Groupe consultatif de Paris : Qui a cotisé combien sur les 8.091 milliards Fcfa ?

Depuis hier, l’actualité est « prise en otage » par la rencontre du Sénégal avec ses bailleurs traditionnels dénommé « Groupe consultatif de Paris ». Le Président Macky Sall et son gouvernement ont mobilisé 8.091 milliards Fcfa, un montant qui va au-delà ce qu’ils espéraient, c’est-à-dire 2.850 milliards de francs, pour le financement de la phase 2 du Plan Sénégal émergent (Pse), lors du Groupe consultatif de Paris, qui débuté ce lundi pour prendre fin mardi dans la capitale française.  

Les bailleurs de fonds et les partenaires financiers ont en tout promis, 14 milliards de dollars (environ 8091,5 milliards de FCfa) soit 5 241 milliards F Cfa de plus, dès le premier jour des travaux du Groupe consultatif de Paris.

Au terme de l’exercice, les bailleurs de fonds ont promis au Sénégal la somme de 14,6 milliards de dollars (7300 milliards de francs Cfa). C’est plus du double des 2850 milliards de francs Cfa initialement visé. L’annonce est de Louise Cord, la directrice de la Banque mondiale pour le Sénégal.

Selon le ministre des Fiances Amadou Ba, la mobilisation effective de ce montant sur une période de 5 ans, a été bien au-delà des attentes. Un financement total de 6.606 milliards de FCFA a été dégagé et réparti en 173 conventions signées, soit un taux de concrétisation des engagements financiers de 177%. Ces chiffres éloquents, rappelle le ministre de l’économie, traduisent la grande célérité avec laquelle ces financements ont été mobilisés.

« Le coût global du Plan d’Actions Prioritaires 2019 – 2023 est estimé à 14.098 milliards de FCFA, soit 24,5 milliards dollars US. Le financement acquis, d’un montant de 9.414 milliards, provient de l’État pour 4.248 milliards et 5.166 milliards pour les PTF. Le gap à rechercher est de 4 684 milliards dont 1.834 milliards de FCFA du secteur privé. Aussi, ce qui est attendu des PTF comme appui financier des PTF s’élève à 2 850 milliards de FCFA, soit 5 milliards de dollars des États-Unis. »
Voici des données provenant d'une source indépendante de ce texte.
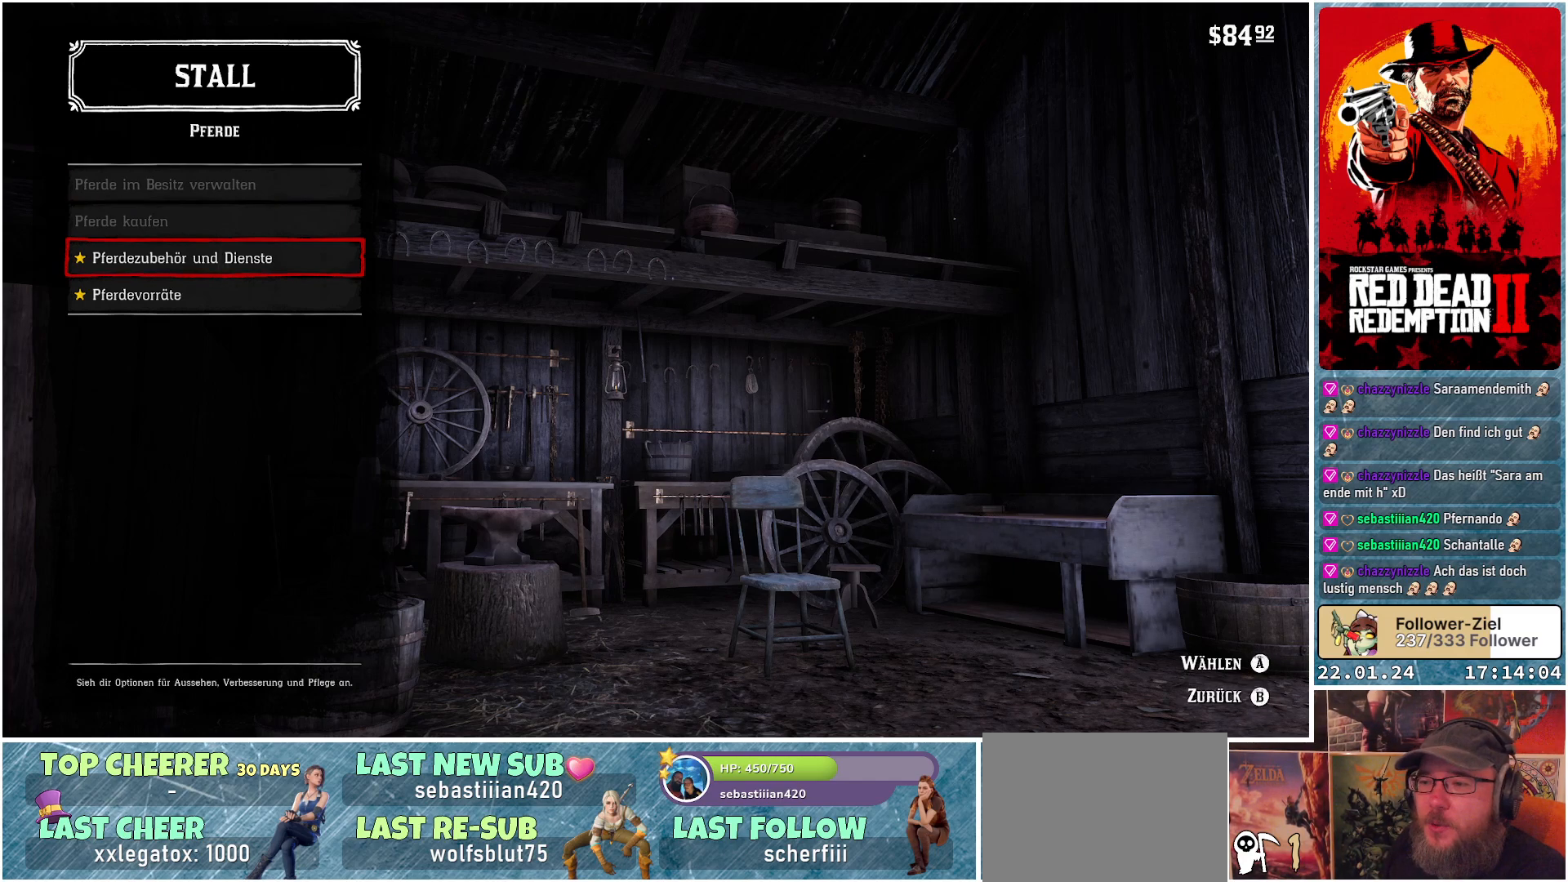
{"buttons": [], "left_stick": "center", "right_stick": "center", "events": []}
Le PAP, explique M. Ba, ne renferme pas seulement des projets, c’est aussi un programme de réformes qui permettra de libérer le potentiel de croissance. Ces réformes visent notamment à renforcer la mobilisation de ressources intérieures, développer le capital humain, mettre en place une administration moderne, efficace et efficiente.

Qui sont les bailleurs et donateurs ?

La Banque mondiale, le Fonds monétaire international (Fmi), la Banque ouest-africaine de développement (Boad), la Banque africaine de développement (Bad), la Banque islamique de développement (Bid), le Programme des Nations unies pour le développement (Pnud),  le Japon, la Chine, la France… sont tous présents.